Jackie Wilson never fully regained his ability to function; he remained in the care of others, his career cut short unexpectedly and permanently. Harlean became his caretaker, simultaneously entering into a never-ending series of legal situations that would linger long past the death of Jackie Wilson on January 21, 1984, nearly a decade after he collapsed onstage. “I was the administrator of the estate because I was his court-appointed guardian,” says Harlean, “and everybody wanted to take the estate from me, with all kinds of excuses. Everybody came out of the woodwork. The whole matter went into federal court when it first happened and it’s still going on.

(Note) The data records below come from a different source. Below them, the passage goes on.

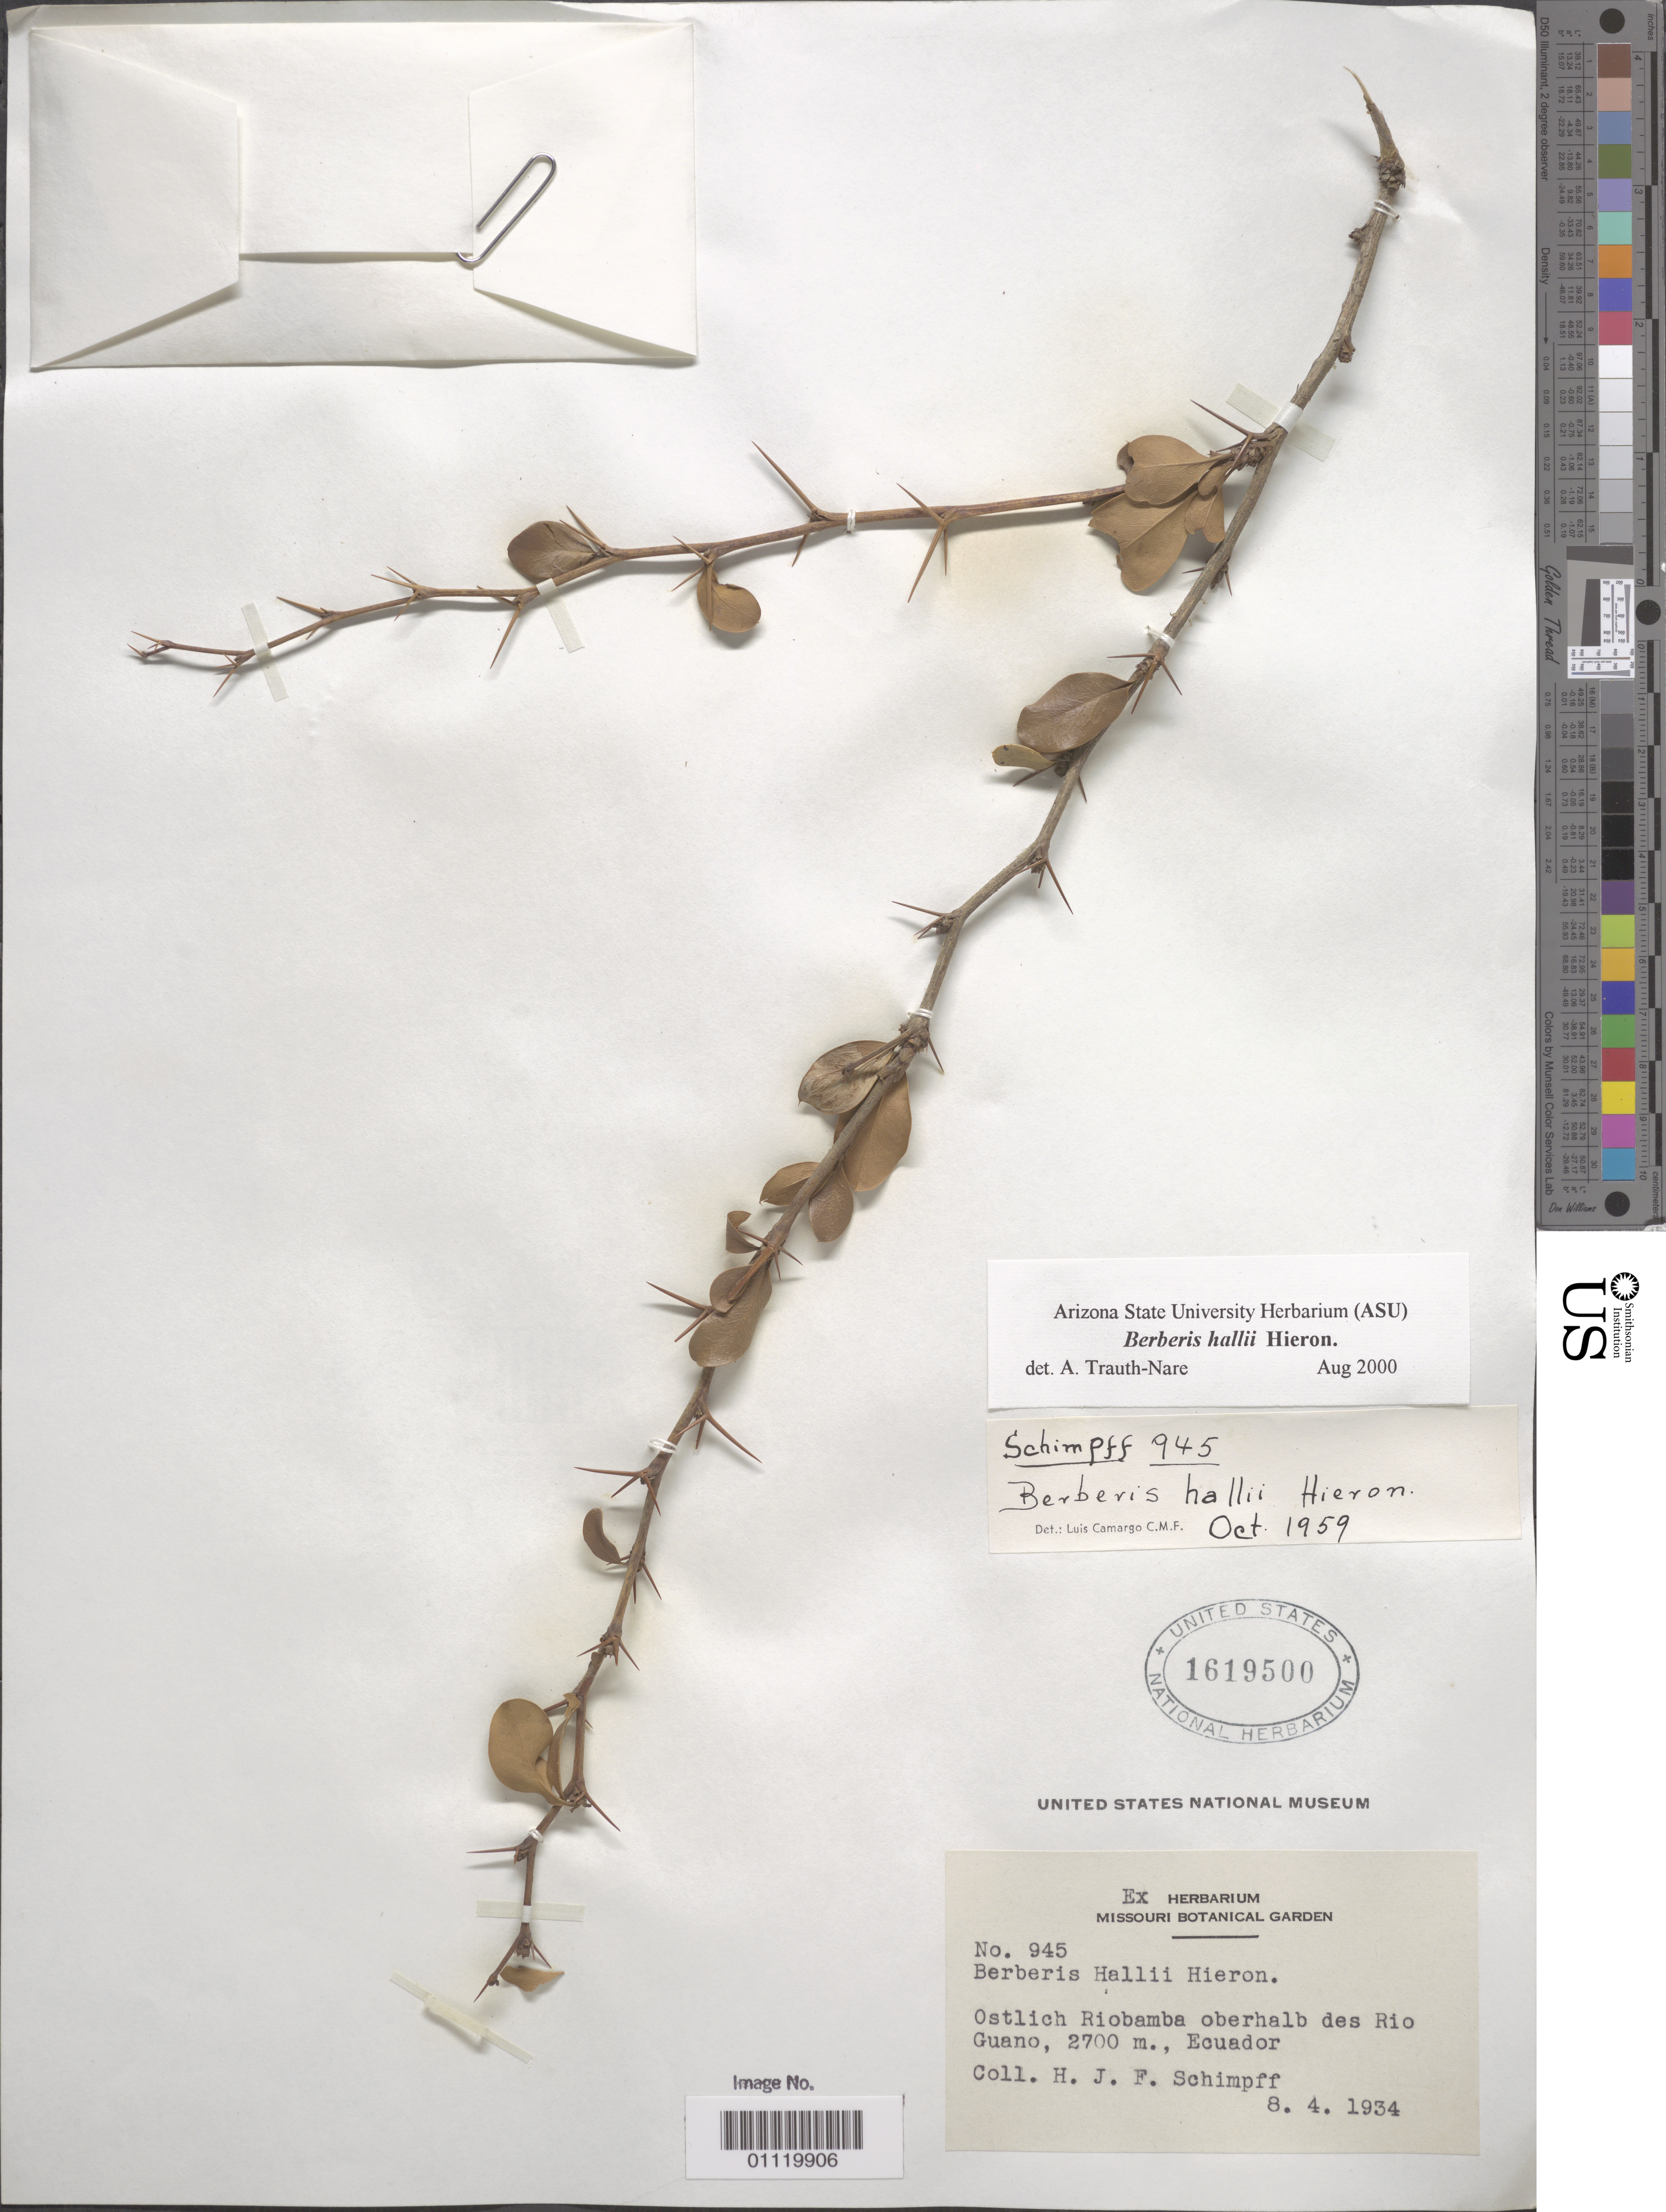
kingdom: Plantae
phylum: Tracheophyta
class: Magnoliopsida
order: Ranunculales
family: Berberidaceae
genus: Berberis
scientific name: Berberis hallii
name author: Hieron.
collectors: H. Schimpff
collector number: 945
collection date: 1934-04-08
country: Ecuador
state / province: Chimborazo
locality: To the east of Riobamba, above Rio Guano.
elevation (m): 2700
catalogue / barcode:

Jackie wasn’t a businessman.”
Despite all of the hardships she has been through, Harlean Wilson retains nothing but admiration for the man she met more than six decades ago. While she is the first to admit that there were difficulties in their marriage – “I have eyes, I could see what was going on,” Harlean says – she remembers Jackie as a man who was “very vibrant, very effervescent, generous to a fault. He loved to sing and he loved life.”
Harlean Wilson has spent a lifetime doing her best to make sure that the world remembers and knows the truth about Jackie Wilson. Now, finally, with the unveiling of his Hollywood star and other high-profile projects soon to be announced, she will have accomplished her goal.